◆ **Instructions for the task**: Render the lines below as a Markdown table with the columns "No." and "Text", numbering each row and skipping blank lines. Leave the pictures out of the table.
>>>
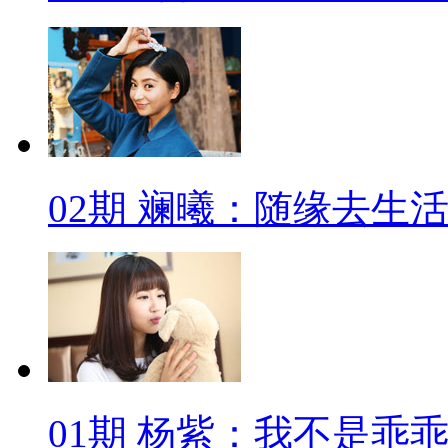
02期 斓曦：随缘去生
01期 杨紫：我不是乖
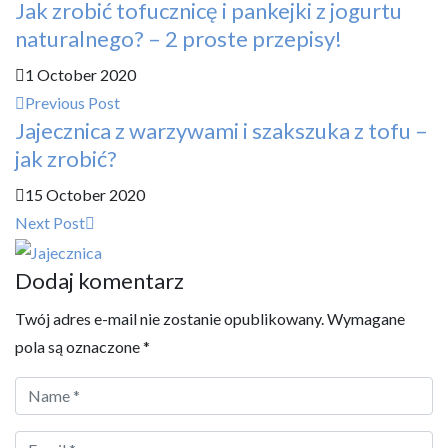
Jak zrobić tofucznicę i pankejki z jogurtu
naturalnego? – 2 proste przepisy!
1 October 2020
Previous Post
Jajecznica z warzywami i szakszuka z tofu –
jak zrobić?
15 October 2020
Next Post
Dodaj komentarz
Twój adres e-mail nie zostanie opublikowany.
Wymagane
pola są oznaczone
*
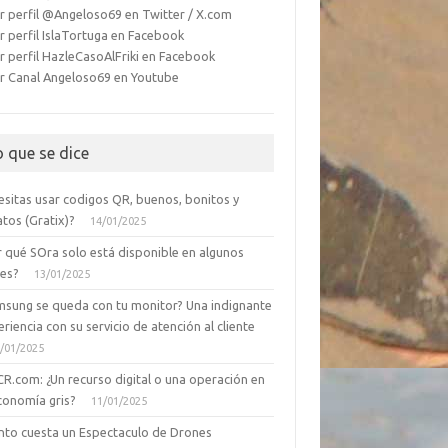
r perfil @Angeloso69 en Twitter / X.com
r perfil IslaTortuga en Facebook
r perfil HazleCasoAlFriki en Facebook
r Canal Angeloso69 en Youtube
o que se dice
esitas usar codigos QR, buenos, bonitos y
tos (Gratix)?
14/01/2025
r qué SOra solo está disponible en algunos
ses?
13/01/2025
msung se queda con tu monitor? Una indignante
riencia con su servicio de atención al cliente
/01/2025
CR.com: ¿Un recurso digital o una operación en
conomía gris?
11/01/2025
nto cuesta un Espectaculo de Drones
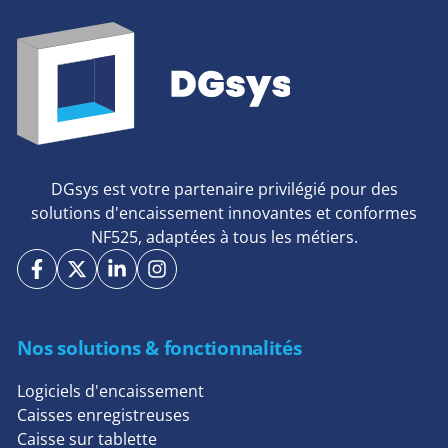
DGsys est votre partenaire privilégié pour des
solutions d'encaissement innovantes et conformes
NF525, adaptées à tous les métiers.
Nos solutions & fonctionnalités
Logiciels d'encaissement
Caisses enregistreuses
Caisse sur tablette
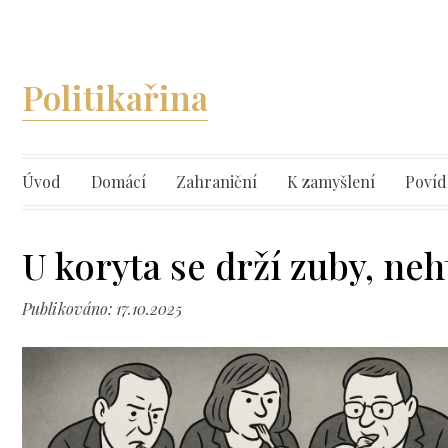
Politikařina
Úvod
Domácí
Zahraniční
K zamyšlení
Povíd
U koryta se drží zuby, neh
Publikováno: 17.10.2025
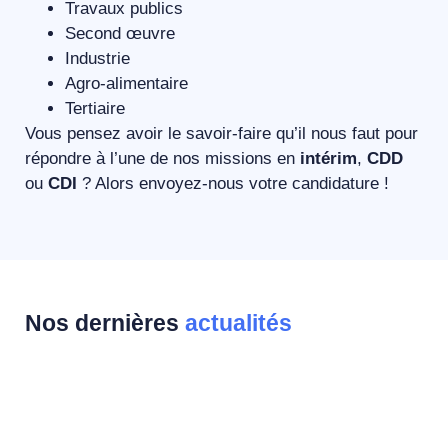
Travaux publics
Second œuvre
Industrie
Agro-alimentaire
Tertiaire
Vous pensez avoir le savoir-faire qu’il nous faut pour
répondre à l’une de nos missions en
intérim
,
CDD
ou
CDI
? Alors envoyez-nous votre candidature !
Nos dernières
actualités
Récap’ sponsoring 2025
<<<
◆ **Answer below**:
| No. | Text |
|---|---|
| 1 | 02期 斓曦：随缘去生 |
| 2 | 01期 杨紫：我不是乖 |
| 3 | Jak zrobić tofucznicę i pankejki z jogurtu |
| 4 | naturalnego? – 2 proste przepisy! |
| 5 | 1 October 2020 |
| 6 | Previous Post |
| 7 | Jajecznica z warzywami i szakszuka z tofu – |
| 8 | jak zrobić? |
| 9 | 15 October 2020 |
| 10 | Next Post |
| 11 | Dodaj komentarz |
| 12 | Twój adres e-mail nie zostanie opublikowany. |
| 13 | Wymagane |
| 14 | pola są oznaczone |
| 15 | * |
| 16 | r perfil @Angeloso69 en Twitter / X.com |
| 17 | r perfil IslaTortuga en Facebook |
| 18 | r perfil HazleCasoAlFriki en Facebook |
| 19 | r Canal Angeloso69 en Youtube |
| 20 | o que se dice |
| 21 | esitas usar codigos QR, buenos, bonitos y |
| 22 | tos (Gratix)? |
| 23 | 14/01/2025 |
| 24 | r qué SOra solo está disponible en algunos |
| 25 | ses? |
| 26 | 13/01/2025 |
| 27 | msung se queda con tu monitor? Una indignante |
| 28 | riencia con su servicio de atención al cliente |
| 29 | /01/2025 |
| 30 | CR.com: ¿Un recurso digital o una operación en |
| 31 | conomía gris? |
| 32 | 11/01/2025 |
| 33 | nto cuesta un Espectaculo de Drones |
| 34 | DGsys est votre partenaire privilégié pour des |
| 35 | solutions d'encaissement innovantes et conformes |
| 36 | NF525, adaptées à tous les métiers. |
| 37 | Nos solutions & fonctionnalités |
| 38 | Logiciels d'encaissement |
| 39 | Caisses enregistreuses |
| 40 | Caisse sur tablette |
| 41 | Politikařina |
| 42 | Úvod |
| 43 | Domácí |
| 44 | Zahraniční |
| 45 | K zamyšlení |
| 46 | Povíd |
| 47 | U koryta se drží zuby, neh |
| 48 | Publikováno: 17.10.2025 |
| 49 | Travaux publics |
| 50 | Second œuvre |
| 51 | Industrie |
| 52 | Agro-alimentaire |
| 53 | Tertiaire |
| 54 | Vous pensez avoir le savoir-faire qu’il nous faut pour |
| 55 | répondre à l’une de nos missions en |
| 56 | intérim |
| 57 | , |
| 58 | CDD |
| 59 | ou |
| 60 | CDI |
| 61 | ? Alors envoyez-nous votre candidature ! |
| 62 | Nos dernières |
| 63 | actualités |
| 64 | Récap’ sponsoring 2025 |